Longtime Chicago Alderman Edward Burke, who has been one of the mainstays Windy City’s Democratic political machine for decades, has been charged with attempted extortion.
Burke represents a ward on Chicago’s South Side, where former President Barack Obama’s rise to political power began, first as a community organizer and later as a state senator in the 1990s.
A criminal complaint filed in U.S. District Court alleges that Burke, who has been an alderman since 1969, “tried to extort the owners of a company that operates dozens of fast-food restaurants in the Chicago area and needed help with permits for remodeling a restaurant in Burke’s 14th Ward on the Southwest Side,” the Chicago Tribune reported.
The complaint further alleges that Burke asked one of the company’s executives to attend a political fundraiser, and the individual felt compelled to give maximum contributions to the candidate in order to satisfy Burke.

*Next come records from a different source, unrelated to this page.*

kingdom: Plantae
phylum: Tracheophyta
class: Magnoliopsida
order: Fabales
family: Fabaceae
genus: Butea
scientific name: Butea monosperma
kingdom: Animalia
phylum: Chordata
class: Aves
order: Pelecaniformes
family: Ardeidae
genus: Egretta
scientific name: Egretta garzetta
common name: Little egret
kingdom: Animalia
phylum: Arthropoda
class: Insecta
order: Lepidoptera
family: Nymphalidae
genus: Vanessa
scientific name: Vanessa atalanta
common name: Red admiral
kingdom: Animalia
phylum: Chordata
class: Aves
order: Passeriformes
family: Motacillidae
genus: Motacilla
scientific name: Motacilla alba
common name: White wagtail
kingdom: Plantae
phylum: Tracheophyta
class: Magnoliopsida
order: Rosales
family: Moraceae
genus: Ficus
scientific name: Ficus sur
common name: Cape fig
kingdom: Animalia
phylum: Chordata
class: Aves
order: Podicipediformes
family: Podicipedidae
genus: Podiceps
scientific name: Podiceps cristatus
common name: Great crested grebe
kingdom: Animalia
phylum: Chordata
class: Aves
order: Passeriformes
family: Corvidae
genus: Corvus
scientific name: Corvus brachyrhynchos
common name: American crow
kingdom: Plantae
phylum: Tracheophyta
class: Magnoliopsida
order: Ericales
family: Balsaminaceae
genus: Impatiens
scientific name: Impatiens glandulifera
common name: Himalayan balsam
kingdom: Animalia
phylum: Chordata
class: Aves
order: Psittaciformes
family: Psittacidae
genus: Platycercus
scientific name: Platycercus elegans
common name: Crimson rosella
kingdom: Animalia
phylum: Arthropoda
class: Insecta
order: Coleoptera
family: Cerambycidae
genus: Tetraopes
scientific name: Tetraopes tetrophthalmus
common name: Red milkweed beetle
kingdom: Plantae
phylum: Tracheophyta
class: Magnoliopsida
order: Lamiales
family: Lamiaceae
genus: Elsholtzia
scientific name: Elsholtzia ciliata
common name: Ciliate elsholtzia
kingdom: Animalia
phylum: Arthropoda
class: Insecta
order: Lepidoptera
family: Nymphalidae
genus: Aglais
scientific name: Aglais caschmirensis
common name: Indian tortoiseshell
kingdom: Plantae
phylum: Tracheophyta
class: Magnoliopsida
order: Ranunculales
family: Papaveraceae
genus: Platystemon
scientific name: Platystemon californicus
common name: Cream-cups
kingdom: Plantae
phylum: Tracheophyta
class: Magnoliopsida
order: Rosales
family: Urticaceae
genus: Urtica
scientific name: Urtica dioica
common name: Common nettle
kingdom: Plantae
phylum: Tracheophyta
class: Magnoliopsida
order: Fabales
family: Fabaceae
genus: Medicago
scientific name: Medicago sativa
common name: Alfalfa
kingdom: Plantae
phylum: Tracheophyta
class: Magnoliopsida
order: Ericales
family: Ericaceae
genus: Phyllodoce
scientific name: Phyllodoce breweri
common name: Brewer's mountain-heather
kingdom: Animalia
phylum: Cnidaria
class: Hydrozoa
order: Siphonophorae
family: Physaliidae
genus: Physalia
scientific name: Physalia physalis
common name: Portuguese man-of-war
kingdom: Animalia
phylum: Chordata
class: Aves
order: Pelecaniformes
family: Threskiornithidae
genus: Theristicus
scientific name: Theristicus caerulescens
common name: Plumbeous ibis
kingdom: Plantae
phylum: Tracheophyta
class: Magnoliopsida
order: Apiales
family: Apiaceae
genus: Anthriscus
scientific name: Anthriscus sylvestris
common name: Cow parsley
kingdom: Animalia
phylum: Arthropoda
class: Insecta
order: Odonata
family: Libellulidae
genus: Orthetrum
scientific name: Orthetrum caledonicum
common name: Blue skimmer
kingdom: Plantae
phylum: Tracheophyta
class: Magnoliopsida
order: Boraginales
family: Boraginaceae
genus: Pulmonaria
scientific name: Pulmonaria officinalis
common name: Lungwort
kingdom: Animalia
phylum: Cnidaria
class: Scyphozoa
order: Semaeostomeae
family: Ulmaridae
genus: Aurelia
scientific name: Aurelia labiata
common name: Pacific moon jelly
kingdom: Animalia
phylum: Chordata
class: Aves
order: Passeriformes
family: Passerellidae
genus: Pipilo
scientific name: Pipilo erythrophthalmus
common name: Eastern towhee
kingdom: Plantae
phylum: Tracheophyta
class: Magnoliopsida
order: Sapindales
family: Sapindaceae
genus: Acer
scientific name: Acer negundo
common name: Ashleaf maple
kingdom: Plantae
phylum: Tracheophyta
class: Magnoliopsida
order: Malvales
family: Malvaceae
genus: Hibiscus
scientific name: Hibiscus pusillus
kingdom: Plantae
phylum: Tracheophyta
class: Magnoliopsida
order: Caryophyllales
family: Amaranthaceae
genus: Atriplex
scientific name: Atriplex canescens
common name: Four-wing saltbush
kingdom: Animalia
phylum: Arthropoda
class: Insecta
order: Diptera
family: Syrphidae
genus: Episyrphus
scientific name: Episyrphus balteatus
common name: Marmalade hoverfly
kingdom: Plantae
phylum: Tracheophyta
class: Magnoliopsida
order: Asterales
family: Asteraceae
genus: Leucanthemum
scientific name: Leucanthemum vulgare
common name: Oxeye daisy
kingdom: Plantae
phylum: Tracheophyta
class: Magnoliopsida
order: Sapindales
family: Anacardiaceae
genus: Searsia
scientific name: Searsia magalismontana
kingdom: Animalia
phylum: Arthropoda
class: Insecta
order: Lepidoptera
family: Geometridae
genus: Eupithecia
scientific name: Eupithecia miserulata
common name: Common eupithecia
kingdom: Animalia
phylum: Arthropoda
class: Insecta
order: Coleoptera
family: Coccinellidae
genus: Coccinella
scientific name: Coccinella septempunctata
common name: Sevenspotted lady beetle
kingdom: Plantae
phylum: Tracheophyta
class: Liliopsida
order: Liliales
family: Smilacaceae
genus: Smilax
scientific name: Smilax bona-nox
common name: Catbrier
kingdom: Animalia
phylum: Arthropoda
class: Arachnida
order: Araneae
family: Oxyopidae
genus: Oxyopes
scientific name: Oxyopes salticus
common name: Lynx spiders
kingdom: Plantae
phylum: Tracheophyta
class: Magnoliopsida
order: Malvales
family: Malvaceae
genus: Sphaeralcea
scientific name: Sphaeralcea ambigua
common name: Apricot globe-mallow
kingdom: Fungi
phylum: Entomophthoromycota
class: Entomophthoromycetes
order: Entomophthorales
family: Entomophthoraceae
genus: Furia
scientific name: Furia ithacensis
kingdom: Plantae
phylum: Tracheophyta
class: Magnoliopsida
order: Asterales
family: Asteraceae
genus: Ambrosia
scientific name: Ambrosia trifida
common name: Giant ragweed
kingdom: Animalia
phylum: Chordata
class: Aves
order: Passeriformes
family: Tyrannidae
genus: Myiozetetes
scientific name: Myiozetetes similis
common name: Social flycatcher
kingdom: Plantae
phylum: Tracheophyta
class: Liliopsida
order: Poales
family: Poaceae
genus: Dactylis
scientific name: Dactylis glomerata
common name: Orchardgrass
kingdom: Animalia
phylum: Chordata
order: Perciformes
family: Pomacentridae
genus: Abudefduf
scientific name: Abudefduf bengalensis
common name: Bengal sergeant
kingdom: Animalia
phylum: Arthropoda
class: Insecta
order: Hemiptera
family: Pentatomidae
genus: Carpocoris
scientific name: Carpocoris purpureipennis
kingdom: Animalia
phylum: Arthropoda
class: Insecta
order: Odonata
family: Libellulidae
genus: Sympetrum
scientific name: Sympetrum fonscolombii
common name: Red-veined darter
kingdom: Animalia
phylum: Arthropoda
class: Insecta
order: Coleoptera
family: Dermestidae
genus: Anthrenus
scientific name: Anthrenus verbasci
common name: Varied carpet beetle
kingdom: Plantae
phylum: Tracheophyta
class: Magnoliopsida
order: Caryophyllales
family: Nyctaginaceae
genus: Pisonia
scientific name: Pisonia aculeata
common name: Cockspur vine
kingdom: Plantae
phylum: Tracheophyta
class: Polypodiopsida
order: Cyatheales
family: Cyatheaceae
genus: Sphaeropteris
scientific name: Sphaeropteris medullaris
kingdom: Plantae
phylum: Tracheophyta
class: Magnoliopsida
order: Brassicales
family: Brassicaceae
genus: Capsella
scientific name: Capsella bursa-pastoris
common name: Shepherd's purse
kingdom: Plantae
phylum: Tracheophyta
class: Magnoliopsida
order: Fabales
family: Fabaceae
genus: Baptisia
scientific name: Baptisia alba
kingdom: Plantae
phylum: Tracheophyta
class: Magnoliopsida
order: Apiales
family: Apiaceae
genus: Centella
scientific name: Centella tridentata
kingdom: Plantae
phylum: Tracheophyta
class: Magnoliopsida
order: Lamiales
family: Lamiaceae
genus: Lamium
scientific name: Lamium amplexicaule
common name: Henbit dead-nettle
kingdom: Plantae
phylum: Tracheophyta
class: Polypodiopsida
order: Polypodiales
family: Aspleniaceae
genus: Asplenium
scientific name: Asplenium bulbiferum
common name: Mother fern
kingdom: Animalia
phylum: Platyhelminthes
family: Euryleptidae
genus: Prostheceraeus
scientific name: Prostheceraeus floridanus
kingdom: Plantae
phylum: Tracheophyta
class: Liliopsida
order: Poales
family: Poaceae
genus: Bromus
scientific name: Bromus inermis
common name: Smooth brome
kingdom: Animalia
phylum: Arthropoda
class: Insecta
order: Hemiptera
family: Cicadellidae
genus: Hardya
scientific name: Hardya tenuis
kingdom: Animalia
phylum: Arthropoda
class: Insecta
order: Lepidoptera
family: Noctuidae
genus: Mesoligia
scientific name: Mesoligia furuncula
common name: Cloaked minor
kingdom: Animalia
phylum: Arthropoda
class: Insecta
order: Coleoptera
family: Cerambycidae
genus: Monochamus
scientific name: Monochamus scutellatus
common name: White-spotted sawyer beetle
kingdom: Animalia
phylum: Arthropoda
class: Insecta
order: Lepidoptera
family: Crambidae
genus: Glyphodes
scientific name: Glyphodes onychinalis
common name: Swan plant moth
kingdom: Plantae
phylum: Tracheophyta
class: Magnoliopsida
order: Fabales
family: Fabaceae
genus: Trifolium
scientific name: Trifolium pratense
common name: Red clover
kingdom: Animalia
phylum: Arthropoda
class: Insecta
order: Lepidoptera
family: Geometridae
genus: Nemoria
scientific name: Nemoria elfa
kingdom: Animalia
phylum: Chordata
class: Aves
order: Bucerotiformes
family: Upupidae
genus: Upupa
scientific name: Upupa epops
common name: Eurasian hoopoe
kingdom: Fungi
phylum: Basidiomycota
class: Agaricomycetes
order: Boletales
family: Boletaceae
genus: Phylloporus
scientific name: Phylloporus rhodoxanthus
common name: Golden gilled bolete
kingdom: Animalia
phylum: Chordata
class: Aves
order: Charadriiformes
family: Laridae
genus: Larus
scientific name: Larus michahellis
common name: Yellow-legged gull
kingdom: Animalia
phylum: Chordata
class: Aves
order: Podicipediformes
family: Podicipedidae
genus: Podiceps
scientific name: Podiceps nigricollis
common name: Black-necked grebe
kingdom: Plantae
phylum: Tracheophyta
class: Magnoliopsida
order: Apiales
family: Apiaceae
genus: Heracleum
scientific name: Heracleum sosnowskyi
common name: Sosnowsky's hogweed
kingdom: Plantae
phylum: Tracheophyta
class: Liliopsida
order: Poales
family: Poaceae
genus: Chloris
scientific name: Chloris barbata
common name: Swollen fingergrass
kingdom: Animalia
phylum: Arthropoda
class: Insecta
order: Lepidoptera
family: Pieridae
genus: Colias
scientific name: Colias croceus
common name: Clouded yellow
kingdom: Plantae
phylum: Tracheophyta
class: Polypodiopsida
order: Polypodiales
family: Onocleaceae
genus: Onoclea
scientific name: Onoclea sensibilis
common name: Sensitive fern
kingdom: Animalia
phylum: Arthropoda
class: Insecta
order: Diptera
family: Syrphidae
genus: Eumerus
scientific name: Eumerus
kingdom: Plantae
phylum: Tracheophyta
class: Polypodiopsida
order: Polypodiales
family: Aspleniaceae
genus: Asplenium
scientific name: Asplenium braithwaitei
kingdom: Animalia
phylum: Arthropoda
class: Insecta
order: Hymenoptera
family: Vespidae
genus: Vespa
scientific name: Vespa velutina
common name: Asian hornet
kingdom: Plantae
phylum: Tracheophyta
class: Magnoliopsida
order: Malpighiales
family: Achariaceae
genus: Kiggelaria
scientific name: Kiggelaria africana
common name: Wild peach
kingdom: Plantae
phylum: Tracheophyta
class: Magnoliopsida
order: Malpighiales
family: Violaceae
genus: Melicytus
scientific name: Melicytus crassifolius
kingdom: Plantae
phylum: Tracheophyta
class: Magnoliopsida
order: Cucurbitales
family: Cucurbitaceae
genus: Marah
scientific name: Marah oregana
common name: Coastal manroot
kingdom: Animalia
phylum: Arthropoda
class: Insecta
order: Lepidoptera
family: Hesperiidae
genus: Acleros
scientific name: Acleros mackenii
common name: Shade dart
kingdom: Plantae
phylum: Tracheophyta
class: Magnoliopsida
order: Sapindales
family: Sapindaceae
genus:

The alderman and his wife Anne, a justice on the Illinois Supreme Court, were max contributors themselves to Obama’s 2008 presidential primary campaign
An account in the Chicago Sun-Times appears to demonstrate Obama and Burke are friends, or at least had a friendly relationship with each other, based on the attention the then-president gave to the city politician at the Beverly Country Club in Chicago in 2012.
“I was waiting on the first hole while he (the president) was finishing up the ninth hole, when he graciously came over and inquired about Anne and Travis (the Burkes’ African-American son),” Burke recounted to the paper.
Breitbart reported Burke, 75, is the longest-serving alderman in Chicago.
“Anyone aspiring to a position of power in the Cook County Democrat Party must have Burke’s approval,” according to the news outlet. “He’s the Machine’s gatekeeper.”
The Tribune reported that Burke controls millions of dollars in campaign funds.
When federal agents raided Burke’s city hall and ward offices in late November, some in the media speculated whether the move could have something to do with private legal work the alderman did for President Donald Trump.
Burke’s law firm, Klafter & Burke, represented Trump’s companies repeatedly over a 12-year period, seeking to reduce the taxes owed on properties, including Trump International Hotel & Tower in Chicago.
The attorney stopped working for the Trump Organization after the New York businessman became president.
The Times reported following the raids, based on a source, that they were in response to new allegations, meaning “for now, the investigation isn’t focused on Burke’s property-tax-appeal work for President Donald Trump.”
“It doesn’t mean, however, that those dots won’t be connected later,” the paper added.